Its long been argued that basketball is by far the most enjoyable of the major pro sports to watch in a live setting. Not only can you can get a true perspective of the players' size and athleticism, but you're constantly entertained during all dead-ball situations by the dancers, party music, t-shirt cannons, jumbotrons, contests, and most importantly the mascots. Most people tend to either sit on either of the extreme ends of the love/hate table when it comes to mascots, but I simply have a deep-seated childhood fear of anyone in a giant suit. Basically, the Easter Bunny at the mall was my scary clown. Thus, THF is proud to bring you a bracket-style tournament, where only one will emerge as The NBA's Creepiest Mascot.

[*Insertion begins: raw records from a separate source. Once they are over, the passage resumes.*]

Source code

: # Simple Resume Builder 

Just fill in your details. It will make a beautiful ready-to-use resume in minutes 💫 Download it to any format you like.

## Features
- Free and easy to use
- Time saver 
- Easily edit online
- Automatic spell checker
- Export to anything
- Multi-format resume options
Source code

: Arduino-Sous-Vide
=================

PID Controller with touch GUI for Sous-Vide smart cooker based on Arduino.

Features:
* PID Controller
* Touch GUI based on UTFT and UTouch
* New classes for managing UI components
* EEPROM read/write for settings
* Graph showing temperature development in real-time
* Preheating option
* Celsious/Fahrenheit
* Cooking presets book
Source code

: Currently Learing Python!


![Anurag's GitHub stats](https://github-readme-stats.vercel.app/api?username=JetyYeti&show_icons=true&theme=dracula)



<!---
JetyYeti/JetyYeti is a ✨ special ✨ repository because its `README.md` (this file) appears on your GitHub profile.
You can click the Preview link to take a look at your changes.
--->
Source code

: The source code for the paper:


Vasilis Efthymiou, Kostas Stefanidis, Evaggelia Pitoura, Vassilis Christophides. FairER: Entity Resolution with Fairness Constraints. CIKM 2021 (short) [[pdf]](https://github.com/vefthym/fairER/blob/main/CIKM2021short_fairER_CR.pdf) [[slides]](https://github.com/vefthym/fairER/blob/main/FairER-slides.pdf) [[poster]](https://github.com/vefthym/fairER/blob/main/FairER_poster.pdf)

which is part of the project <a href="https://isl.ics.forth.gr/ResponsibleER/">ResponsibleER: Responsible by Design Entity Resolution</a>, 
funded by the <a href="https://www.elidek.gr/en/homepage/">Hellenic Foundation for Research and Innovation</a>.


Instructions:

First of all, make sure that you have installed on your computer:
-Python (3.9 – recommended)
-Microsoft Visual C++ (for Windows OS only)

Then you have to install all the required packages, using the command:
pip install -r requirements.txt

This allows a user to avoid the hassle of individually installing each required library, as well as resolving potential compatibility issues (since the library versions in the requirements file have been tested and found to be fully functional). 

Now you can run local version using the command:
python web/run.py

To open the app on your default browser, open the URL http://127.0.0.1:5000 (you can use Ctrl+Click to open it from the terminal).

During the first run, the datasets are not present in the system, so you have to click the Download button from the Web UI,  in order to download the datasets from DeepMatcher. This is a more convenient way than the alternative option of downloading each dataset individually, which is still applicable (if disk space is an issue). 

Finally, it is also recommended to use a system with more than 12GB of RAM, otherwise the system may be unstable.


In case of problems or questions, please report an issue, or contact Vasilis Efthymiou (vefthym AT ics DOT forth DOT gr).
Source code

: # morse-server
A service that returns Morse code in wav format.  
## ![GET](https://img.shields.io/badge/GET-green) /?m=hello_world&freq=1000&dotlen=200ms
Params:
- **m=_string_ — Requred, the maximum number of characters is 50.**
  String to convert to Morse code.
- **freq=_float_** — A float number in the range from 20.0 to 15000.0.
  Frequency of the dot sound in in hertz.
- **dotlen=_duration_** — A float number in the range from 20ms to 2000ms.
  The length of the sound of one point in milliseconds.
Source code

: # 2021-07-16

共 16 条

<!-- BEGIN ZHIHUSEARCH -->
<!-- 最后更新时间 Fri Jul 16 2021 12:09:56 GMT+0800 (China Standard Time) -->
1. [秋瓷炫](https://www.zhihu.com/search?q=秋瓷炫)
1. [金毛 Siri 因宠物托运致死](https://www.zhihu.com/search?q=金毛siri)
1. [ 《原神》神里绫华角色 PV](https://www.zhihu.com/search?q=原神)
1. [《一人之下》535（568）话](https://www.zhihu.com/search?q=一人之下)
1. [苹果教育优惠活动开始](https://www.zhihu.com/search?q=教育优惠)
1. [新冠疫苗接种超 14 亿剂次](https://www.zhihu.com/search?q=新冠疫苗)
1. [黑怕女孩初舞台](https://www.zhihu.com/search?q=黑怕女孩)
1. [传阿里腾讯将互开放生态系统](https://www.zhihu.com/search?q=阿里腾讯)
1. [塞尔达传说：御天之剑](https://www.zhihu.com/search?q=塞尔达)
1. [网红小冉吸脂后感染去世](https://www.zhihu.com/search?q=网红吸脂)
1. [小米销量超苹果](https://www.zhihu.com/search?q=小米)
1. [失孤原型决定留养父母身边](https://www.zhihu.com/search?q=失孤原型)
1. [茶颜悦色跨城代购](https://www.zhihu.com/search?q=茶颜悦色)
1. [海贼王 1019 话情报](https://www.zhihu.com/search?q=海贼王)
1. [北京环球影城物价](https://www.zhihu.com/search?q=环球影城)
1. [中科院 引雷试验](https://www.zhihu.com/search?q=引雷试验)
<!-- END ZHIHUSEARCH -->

Round 1 - Atlantic Division
Lucky (Boston Celtics)
It's only been since the '03-'04 season that Lucky has been unmasked, revealing a stereotypical-Boston goatee. Not so native to Boston though is his over-sized bow tie and a shiny gold vest, which makes him look like a Broadway star who's about to break out in song rather than a Sam Adams-guzzling dude named Sully. Not so creepy to me because of the lack of a suit and mask, but terrifying to the homophobic Bostonian.
Sly and Mini Sly (New Jersey Nets)
To quote BBJ:
Sly is the Nets mascot, and I don't give a SHIT what anyone says, he is the creepiest looking- and thus the best- mascot in the NBA.If I were seeding this tourney, Sly's a lock for a #1. He and his accomplice, Mini Sly, share stark blue eyes of a sniper and the same shit-eating grins that both the Teenage Mutant Ninja Turtles toys and my roommate from freshman year had. In true Dirty Jersey fashion, Mini Sly struts and flexes his guns like a guido who's just come from getting his swell on at the gym. Sly is notorious for hiding in remote corners of the arena where he waits for the perfect moment to scare the shit out of whomever is shooting a free-throw by slamming two planks of wood together. I strongly encourage all of you to visit Sly's Den, where one can watch videos of him whackily terrorizing other mascots and tearing around in his Slymobile. Truly terrifying stuff.
*For full disclosure's sake: I applied and failed to become Sly's assistant during games and public appearances, but there's no hard feelings.
Zeke (New York Knicks)
The Knicks actually lack a mascot, instead relying upon Isiah Thomas to be the face of the light-hearted and carefree side of the franchise. Obviously just another drop in an ocean of mistakes, but that doesn't mean one shouldn't break this down for what it really is. After a legendary high school, college and pro career as a player, Zeke now stoops to entertain the masses by ruining your team or league (as in the case of the CBA) all the while sexually harassing all the fresh tail in sight and blurting out his catch phrase, "What the fuck is your job? What are your job responsibilities, you fucking ho?"
Hip-Hop (Philadelphia 76ers)
In a poor attempt to identify with the hip-hop culture, the 76ers have slapped on a do rag and sunglasses to a Sylvester Stallone look-a-like that's fully jacked on HGH and designer steroids. WARNING TO PARENTS: Do not mistake Hip-Hop for the Easter Bunny because he will take out his roid rage on your children's spinal column.
The Raptor (Toronto Raptors)
Those charming Canucks don't fuck around. "The team is the Raptors, so we're going to give the fans a fucking terrifying red velociraptor creatively named The Raptor. For good measure let's throw in some reptillian eyes that'll pair nicely with sharp 5'' teeth that are so massive that his blood thirsty mouth won't close. Now let's go have a Labatt's, eh?"